Less open to doubt is that the recent low prices were successful in limiting the flow of imported board into the UK and therefore in boosting import replacement. One supplier of imported MDF confirmed that buyers had appeared too nervous to commit to his longer delivery times because of a fear of further price falls. That said, another supplier confirmed the recent increase had resulted in “customers coming back to us who had deserted us when the UK prices went so low”.

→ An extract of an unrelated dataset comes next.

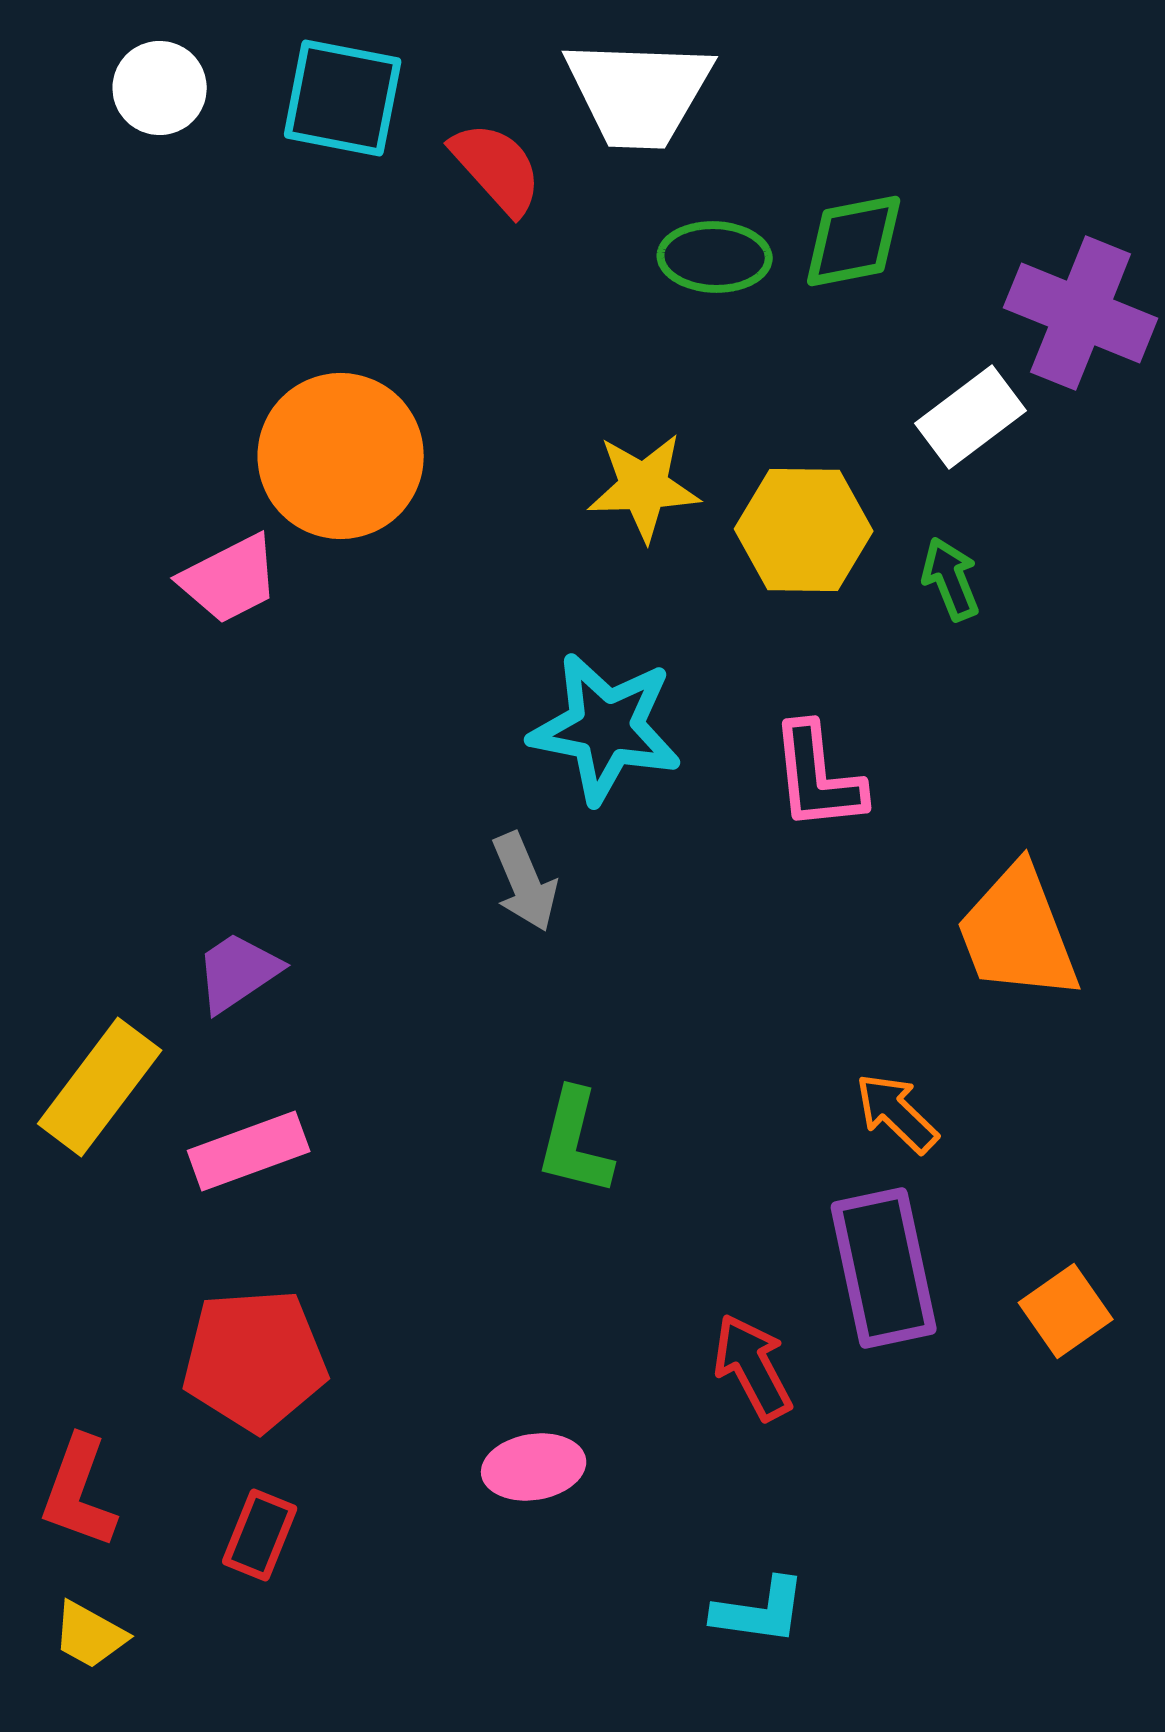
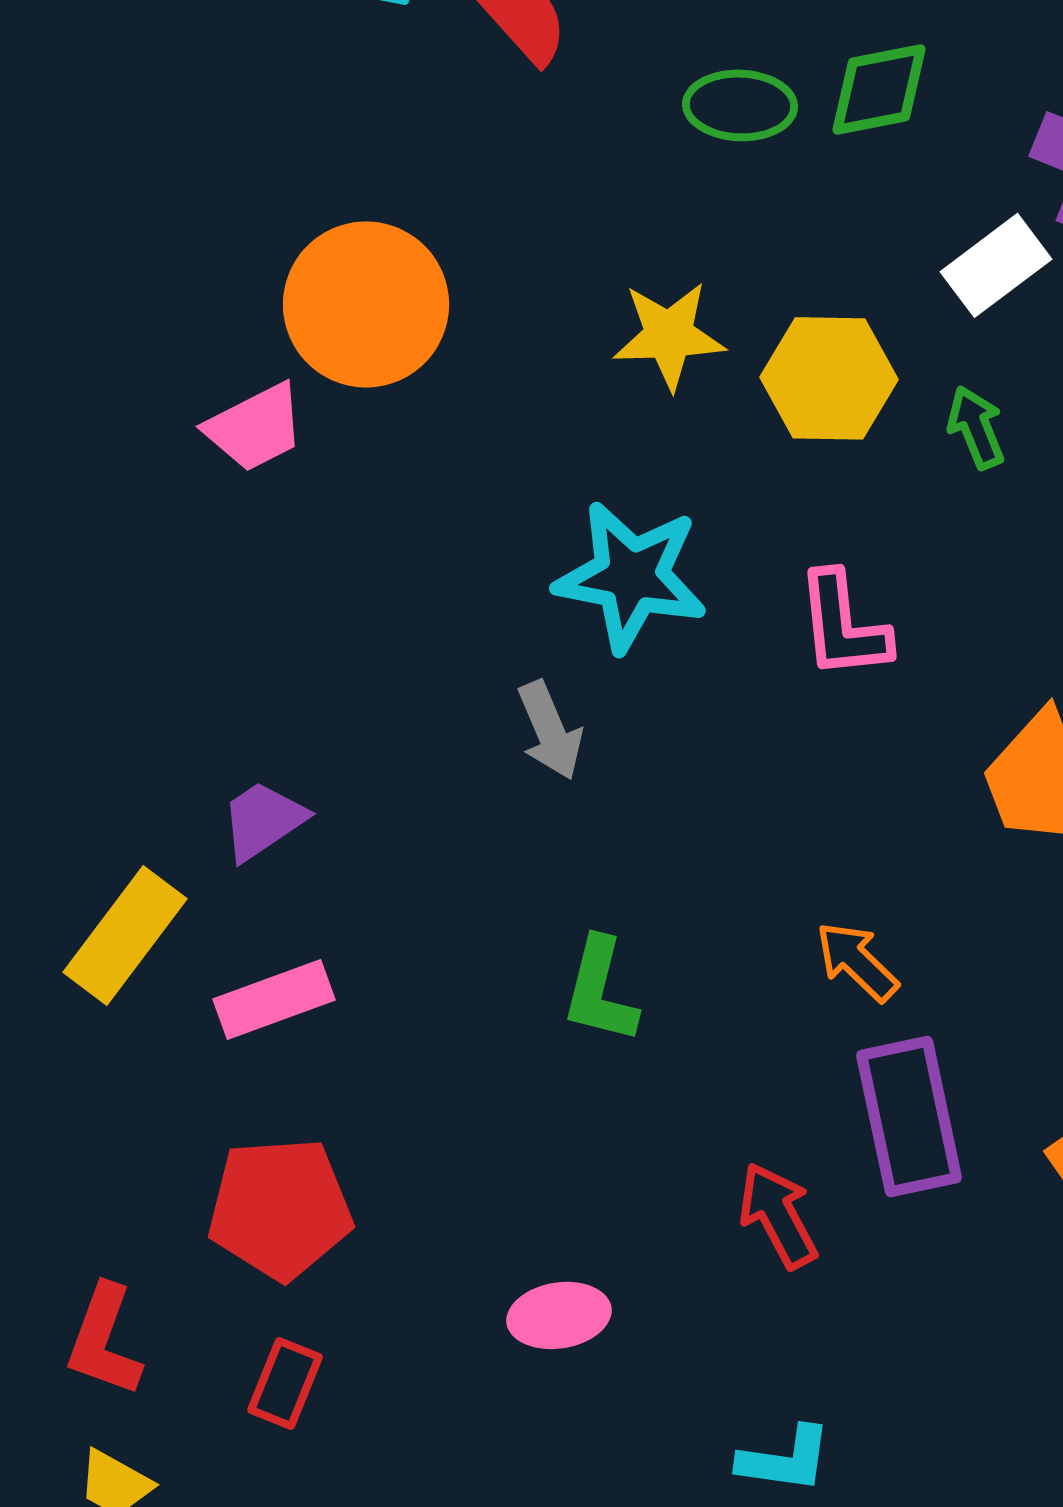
orange arrow: (897, 1113) -> (857, 961), moved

It is worth stressing that the so-called “summer bloodbath” on pricing was reserved almost exclusively for standard grades, and most particularly for the 18mm 8×4 which constitutes the trade’s ‘bread and butter’. Although several contacts did suggest that ultra-light MDF and larger boards had experienced some instability over recent months, speciality grades in general – such as FR, MR and exterior – had been relatively unaffected by price fluctuations because, as one contact put it, “there is less competition in these areas and added-value products like these are more interesting to sell for the distributors”.

As one MDF operator observed: “The market is completely dominated by standard grades, and by 18mm 8×4 in particular. It’s the industry’s loaf of bread, its tin of baked beans – while the wider range of MDF products gives the profit, 8×4 gives the volume.” Another added: “Some distributors are no longer taking orders for just standard MDF – there is no point in putting it on the lorry. They want something else to support the order.”